Nível de Risco: elevado
Motivação para a preparação: trânsito internacional para áreas de risco em regiões do continente africano e outros continentes com casos confirmados em humanos.
A partir disso, deve-se estabelecer as medidas não farmacológicas; medidas farmacológicas e a comunicação de risco. Aquelas medidas não farmacológicas, como uso de máscara, distanciamento físico e uso de álcool a 70%, também funcionam para esse caso da varíola dos macacos.

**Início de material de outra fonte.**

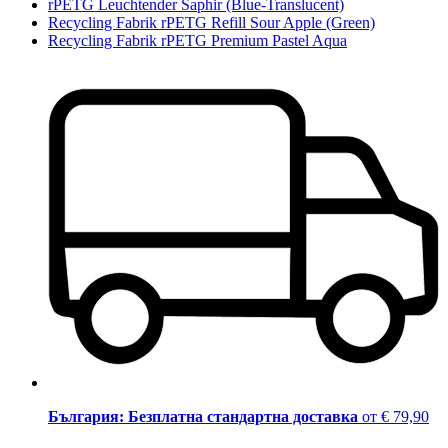
rPETG Leuchtender Saphir (Blue-Translucent)
Recycling Fabrik rPETG Refill Sour Apple (Green)
Recycling Fabrik rPETG Premium Pastel Aqua
България: Безплатна стандартна доставка
от € 79,90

Em relação a medidas farmacológicas, temos vacinas contra a varíola. Ao que se sabe, a vacina contra a varíola humana tem uma boa resposta contra a varíola do macaco (como se os dois vírus fossem “primos”) o organismo da pessoa vacinada consegue reconhecer e combater. No entanto, a vacina parou de ser usada no Brasil a partir de 1971, quando a doença foi erradicada (palavra que significa que o mundo ficou livre da doença). Portanto, pessoas que nasceram após 1971 estariam mais vulneráveis a essa nova enfermidade. No Reino Unido, por exemplo, dado ao crescimento de casos, nas últimas semanas, as autoridades de saúde estão oferecendo a vacina contra varíola humana a profissionais de saúde, que são aqueles mais expostos neste momento.
A vacina contra a varíola não é produzida no Brasil. Atualmente, sua fabricação está restrita a uma única indústria na Europa. Recentemente, o FDA aprovou uma nova vacina que combina o vírus da varíola humana com a do macaco e protegeria contra as duas doenças, mas ela ainda não está disponível em larga escala.
No que cabe à comunicação de risco, é essencial manter a população informada. Os principais sintomas da varíola do macaco são: febre, dor no corpo e aparecimento de lesões na pele, semelhantes a bolhas de água, simétricas, assim como ínguas na região genital. Pessoas que tenham voltado de viagens internacionais e que apresentem esses sintomas devem procurar um serviço de saúde para investigação e notificação. Um serviço nos principais aeroportos, portos e fronteiras de entrada no Brasil deveria ser instituído.
Por fim, fazer a comunicação de risco, instituir medidas não farmacológicas e estar preparado com medidas farmacológicas é função de um governo que se preocupa com a saúde de seu povo. O pior que poderia nos acontecer é termos duas pandemias ao mesmo tempo. Em epidemiologia aprendemos que quando se trata de microrganismos infecciosos, o pior sempre pode acontecer. De nossa parte, precisamos estar preparados para responder as essas emergências de saúde pública. O vírus cumpre o papel dele, cabe a nós cumprirmos o nosso.